=== Section Start ===

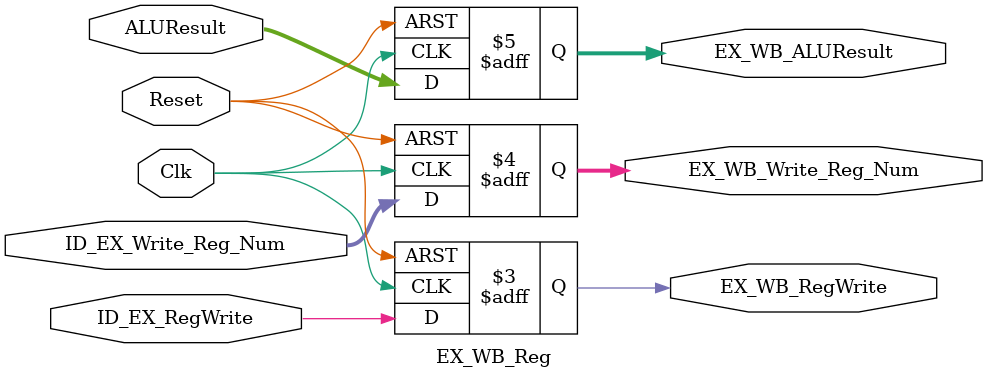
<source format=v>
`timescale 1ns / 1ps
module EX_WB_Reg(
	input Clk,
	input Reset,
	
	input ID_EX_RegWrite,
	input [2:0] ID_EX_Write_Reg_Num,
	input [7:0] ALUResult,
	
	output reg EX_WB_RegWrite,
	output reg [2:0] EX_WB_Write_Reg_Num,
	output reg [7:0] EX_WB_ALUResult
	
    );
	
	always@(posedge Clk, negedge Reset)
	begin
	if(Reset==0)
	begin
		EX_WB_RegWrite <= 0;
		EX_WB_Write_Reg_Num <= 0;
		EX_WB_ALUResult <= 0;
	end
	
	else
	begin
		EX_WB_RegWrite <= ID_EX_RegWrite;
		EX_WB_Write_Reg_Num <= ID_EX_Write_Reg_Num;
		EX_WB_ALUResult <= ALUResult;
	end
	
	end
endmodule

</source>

=== Section End ===
=== Section Start ===

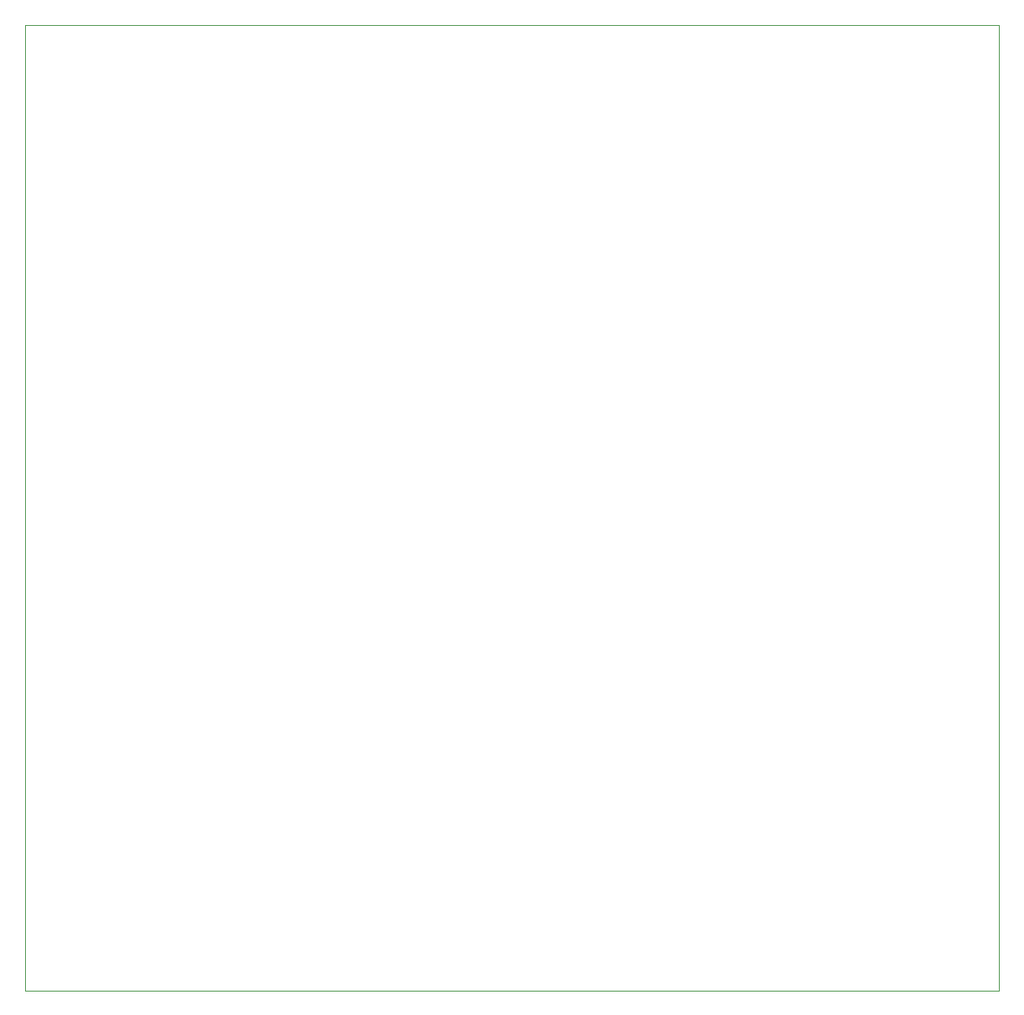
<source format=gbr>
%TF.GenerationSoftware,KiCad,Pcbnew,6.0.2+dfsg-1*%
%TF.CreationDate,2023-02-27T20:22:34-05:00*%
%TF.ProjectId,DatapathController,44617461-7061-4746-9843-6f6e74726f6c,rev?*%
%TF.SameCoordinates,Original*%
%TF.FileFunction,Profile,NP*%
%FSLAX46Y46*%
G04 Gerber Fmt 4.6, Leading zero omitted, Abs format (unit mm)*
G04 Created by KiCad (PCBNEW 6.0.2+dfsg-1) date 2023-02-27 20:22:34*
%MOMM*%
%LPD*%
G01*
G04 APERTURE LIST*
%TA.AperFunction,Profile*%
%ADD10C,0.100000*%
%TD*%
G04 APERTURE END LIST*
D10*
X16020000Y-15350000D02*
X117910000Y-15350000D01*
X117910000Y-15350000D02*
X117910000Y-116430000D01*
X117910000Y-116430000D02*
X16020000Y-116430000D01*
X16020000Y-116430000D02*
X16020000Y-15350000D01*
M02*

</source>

=== Section End ===

Instructions for the task -
Each line above with the string "Reset" should be reported in full.

Answer section -
	input Reset,
	always@(posedge Clk, negedge Reset)
	if(Reset==0)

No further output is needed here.